The third abundant non-primary vector anopheline identified in Barotseland was An. species O/15, previously identified in Kenya as a potential sibling species to An. coustani [11]. An. species O/15 is not considered a malarial vector in Kenya (negative for Plasmodium falciparum; [11]), and there is no further information on bionomics or larval habitat preferences. In the present study An. species O/15 constituted 5% of the wet season sample and was significantly more prevalent in floodplain habitats than in other ecological zones.

In eastern Zambia, 39% of 18 delineated anopheline taxa [12], and 53% of 17 taxa in Kenya [11], were designated as ‘unknown’ because of the lack of conclusive similarity to database sequences. While some taxa may represent novel or cryptic species, the lack of an identity may also result from the absence of DNA sequences from known species. In the present study, identifications were based on matches at ≥ 95% similarity to published COI sequences, supported by ITS2 matches using the same threshold, and specimens that failed to yield an above-threshold match (but had consistent below-threshold matches to anopheline sequences, see Additional file 1) were designated as “unknown Anopheles species.” Some of these “unknown” individuals may represent further examples of the cryptic species diversity uncovered by recent studies [11, 12], as we know that these individuals do not match to the taxa identified in these studies even though we had high sequence coverage of the same DNA regions; others are likely to be known species that are poorly represented in the NCBI nt database. The occurrence of unidentified anophelines does not affect the key conclusion of this study, because where these individuals are matched (at < 95% similarity) to a sympatrically occurring species, the majority cluster with secondary vector taxa, and we can be confident that they are not primary vectors well represented in the published database. The occurrence of potential further cryptic anopheline species in this and other areas should be taken account of in future studies.

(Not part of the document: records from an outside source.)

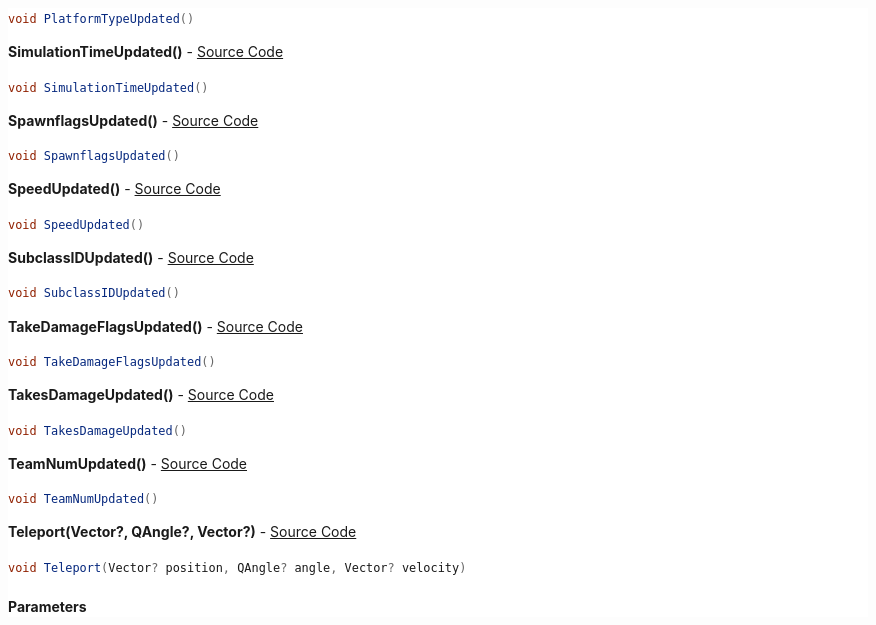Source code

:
 ```csharp
void PlatformTypeUpdated()
```

**SimulationTimeUpdated()** - [Source Code](https://github.com/swiftly-solution/swiftlys2/blob/main/managed/src/SwiftlyS2.Generated/Schemas/Interfaces/CBaseEntity.cs#L190)

```csharp
void SimulationTimeUpdated()
```

**SpawnflagsUpdated()** - [Source Code](https://github.com/swiftly-solution/swiftlys2/blob/main/managed/src/SwiftlyS2.Generated/Schemas/Interfaces/CBaseEntity.cs#L196)

```csharp
void SpawnflagsUpdated()
```

**SpeedUpdated()** - [Source Code](https://github.com/swiftly-solution/swiftlys2/blob/main/managed/src/SwiftlyS2.Generated/Schemas/Interfaces/CBaseEntity.cs#L195)

```csharp
void SpeedUpdated()
```

**SubclassIDUpdated()** - [Source Code](https://github.com/swiftly-solution/swiftlys2/blob/main/managed/src/SwiftlyS2.Generated/Schemas/Interfaces/CBaseEntity.cs#L188)

```csharp
void SubclassIDUpdated()
```

**TakeDamageFlagsUpdated()** - [Source Code](https://github.com/swiftly-solution/swiftlys2/blob/main/managed/src/SwiftlyS2.Generated/Schemas/Interfaces/CBaseEntity.cs#L184)

```csharp
void TakeDamageFlagsUpdated()
```

**TakesDamageUpdated()** - [Source Code](https://github.com/swiftly-solution/swiftlys2/blob/main/managed/src/SwiftlyS2.Generated/Schemas/Interfaces/CBaseEntity.cs#L183)

```csharp
void TakesDamageUpdated()
```

**TeamNumUpdated()** - [Source Code](https://github.com/swiftly-solution/swiftlys2/blob/main/managed/src/SwiftlyS2.Generated/Schemas/Interfaces/CBaseEntity.cs#L194)

```csharp
void TeamNumUpdated()
```

**Teleport(Vector?, QAngle?, Vector?)** - [Source Code](https://github.com/swiftly-solution/swiftlys2/blob/main/managed/src/SwiftlyS2.Core/Modules/Schemas/Extensions/CBaseEntity.cs#L28)

```csharp
void Teleport(Vector? position, QAngle? angle, Vector? velocity)
```

#### Parameters
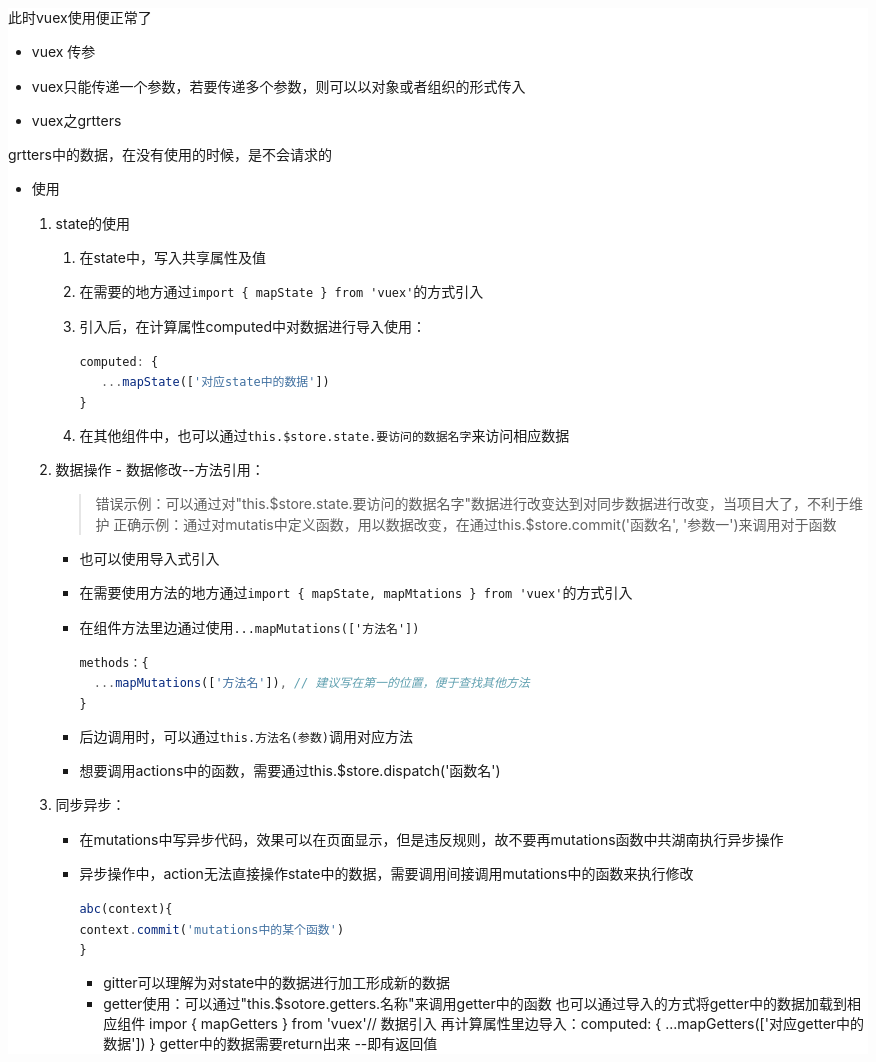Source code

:   此时vuex使用便正常了

* vuex 传参
  
* vuex只能传递一个参数，若要传递多个参数，则可以以对象或者组织的形式传入
  
* vuex之grtters

grtters中的数据，在没有使用的时候，是不会请求的

* 使用

   1. state的使用
      1. 在state中，写入共享属性及值
      2. 在需要的地方通过`import { mapState } from 'vuex'`的方式引入
      3. 引入后，在计算属性computed中对数据进行导入使用：

         ```js
         computed: {
            ...mapState(['对应state中的数据'])
         }
         ```

      4. 在其他组件中，也可以通过`this.$store.state.要访问的数据名字`来访问相应数据
   2. 数据操作 - 数据修改--方法引用：

       > 错误示例：可以通过对"this.$store.state.要访问的数据名字"数据进行改变达到对同步数据进行改变，当项目大了，不利于维护
       > 正确示例：通过对mutatis中定义函数，用以数据改变，在通过this.$store.commit('函数名', '参数一')来调用对于函数

      * 也可以使用导入式引入
      * 在需要使用方法的地方通过`import { mapState, mapMtations } from 'vuex'`的方式引入
      * 在组件方法里边通过使用`...mapMutations(['方法名'])`

         ```js
         methods：{
           ...mapMutations(['方法名']), // 建议写在第一的位置，便于查找其他方法
         }
         ```

      * 后边调用时，可以通过`this.方法名(参数)`调用对应方法
      * 想要调用actions中的函数，需要通过this.$store.dispatch('函数名')

   3. 同步异步：
       * 在mutations中写异步代码，效果可以在页面显示，但是违反规则，故不要再mutations函数中共湖南执行异步操作
       * 异步操作中，action无法直接操作state中的数据，需要调用间接调用mutations中的函数来执行修改

          ```js
          abc(context){
          context.commit('mutations中的某个函数')
          }
          ```

          * gitter可以理解为对state中的数据进行加工形成新的数据
          * getter使用：可以通过"this.$sotore.getters.名称"来调用getter中的函数
          也可以通过导入的方式将getter中的数据加载到相应组件
          impor { mapGetters } from 'vuex'// 数据引入
          再计算属性里边导入：computed: {
             ...mapGetters(['对应getter中的数据'])
          }
          getter中的数据需要return出来  --即有返回值
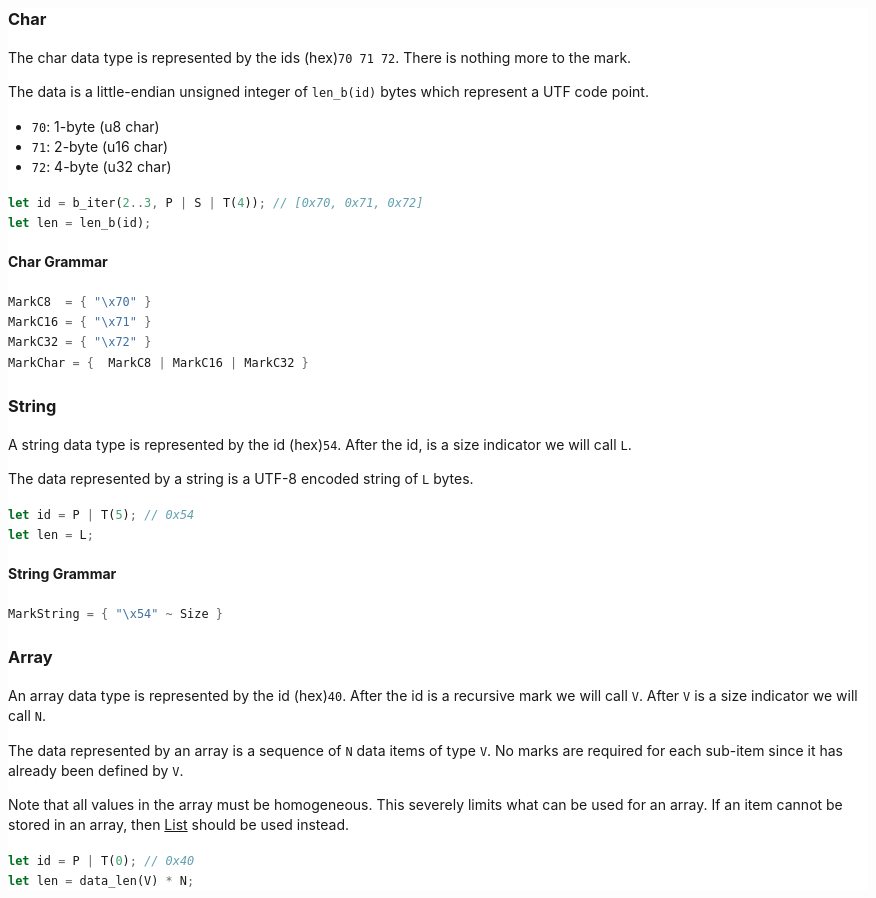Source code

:### Char

The char data type is represented by the ids (hex)`70 71 72`. There is nothing
more to the mark.

The data is a little-endian unsigned integer of `len_b(id)` bytes which represent
a UTF code point.

* `70`: 1-byte (u8 char)
* `71`: 2-byte (u16 char)
* `72`: 4-byte (u32 char)

```rust
let id = b_iter(2..3, P | S | T(4)); // [0x70, 0x71, 0x72]
let len = len_b(id);
```

#### Char Grammar

```rust
MarkC8  = { "\x70" }
MarkC16 = { "\x71" }
MarkC32 = { "\x72" }
MarkChar = {  MarkC8 | MarkC16 | MarkC32 }
```

### String

A string data type is represented by the id (hex)`54`. After the id, is a size
indicator we will call `L`.

The data represented by a string is a UTF-8 encoded string of `L` bytes.

```rust
let id = P | T(5); // 0x54
let len = L;
```

#### String Grammar

```rust
MarkString = { "\x54" ~ Size }
```

### Array

An array data type is represented by the id (hex)`40`. After the id is a
recursive mark we will call `V`. After `V` is a size indicator we will call `N`.

The data represented by an array is a sequence of `N` data items of type `V`. No
marks are required for each sub-item since it has already been defined by `V`.

Note that all values in the array must be homogeneous. This severely limits what
can be used for an array. If an item cannot be stored in an array, then [List]
should be used instead.

```rust
let id = P | T(0); // 0x40
let len = data_len(V) * N;
```


[pest]: https://pest.rs/book/
[Null]: #null
[Unsigned]: #unsigned
[Signed]: #signed
[Float]: #float
[Char]: #char
[String]: #string
[Array]: #array
[List]: #list
[Struct]: #struct
[Map]: #map
[Enum]: #enum
[Space]: #space
[Padding]: #padding
[Pointer]: #pointer
[Rc]: #rc
[Heap]: #heap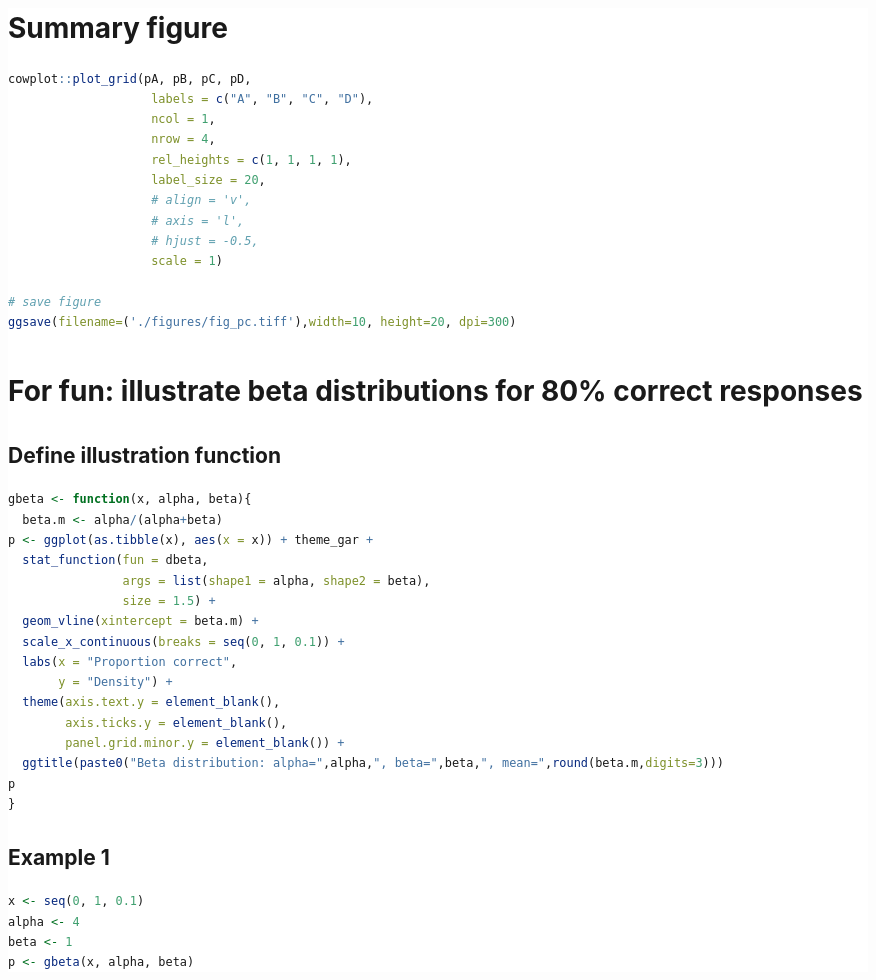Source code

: # Summary figure

``` r
cowplot::plot_grid(pA, pB, pC, pD,
                    labels = c("A", "B", "C", "D"),
                    ncol = 1,
                    nrow = 4,
                    rel_heights = c(1, 1, 1, 1), 
                    label_size = 20,
                    # align = 'v',
                    # axis = 'l',
                    # hjust = -0.5, 
                    scale = 1)

# save figure
ggsave(filename=('./figures/fig_pc.tiff'),width=10, height=20, dpi=300)
```

# For fun: illustrate beta distributions for 80% correct responses

## Define illustration function

``` r
gbeta <- function(x, alpha, beta){
  beta.m <- alpha/(alpha+beta)
p <- ggplot(as.tibble(x), aes(x = x)) + theme_gar +
  stat_function(fun = dbeta, 
                args = list(shape1 = alpha, shape2 = beta),
                size = 1.5) +
  geom_vline(xintercept = beta.m) +
  scale_x_continuous(breaks = seq(0, 1, 0.1)) +
  labs(x = "Proportion correct",
       y = "Density") +
  theme(axis.text.y = element_blank(),
        axis.ticks.y = element_blank(),
        panel.grid.minor.y = element_blank()) +
  ggtitle(paste0("Beta distribution: alpha=",alpha,", beta=",beta,", mean=",round(beta.m,digits=3)))
p
}
```

## Example 1

``` r
x <- seq(0, 1, 0.1)
alpha <- 4 
beta <- 1
p <- gbeta(x, alpha, beta)
```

A key remaining question is how representative our comprehensive larval survey is of the distribution of adult Anopheles vectors and hence malaria transmission hazard. In some settings, larval densities have been found to be a poor predictor of adult abundance [72], while in others there is very close correlation [73]. If the larval composition is representative, there are significant implications for malaria vector control efforts in the region.

Conclusions

The diversity of candidate vector species and their high relative abundance observed across diverse hydro-ecosystems indicate a highly adaptable transmission system, resilient to environmental variation and, potentially, interventions that target only part of the vector community. Larval survey results imply that residual transmission of malaria in Barotseland is being mediated predominantly by secondary vector species, whose known tendencies for crepuscular and outdoor biting renders them largely insensitive to prevalent vector control methods.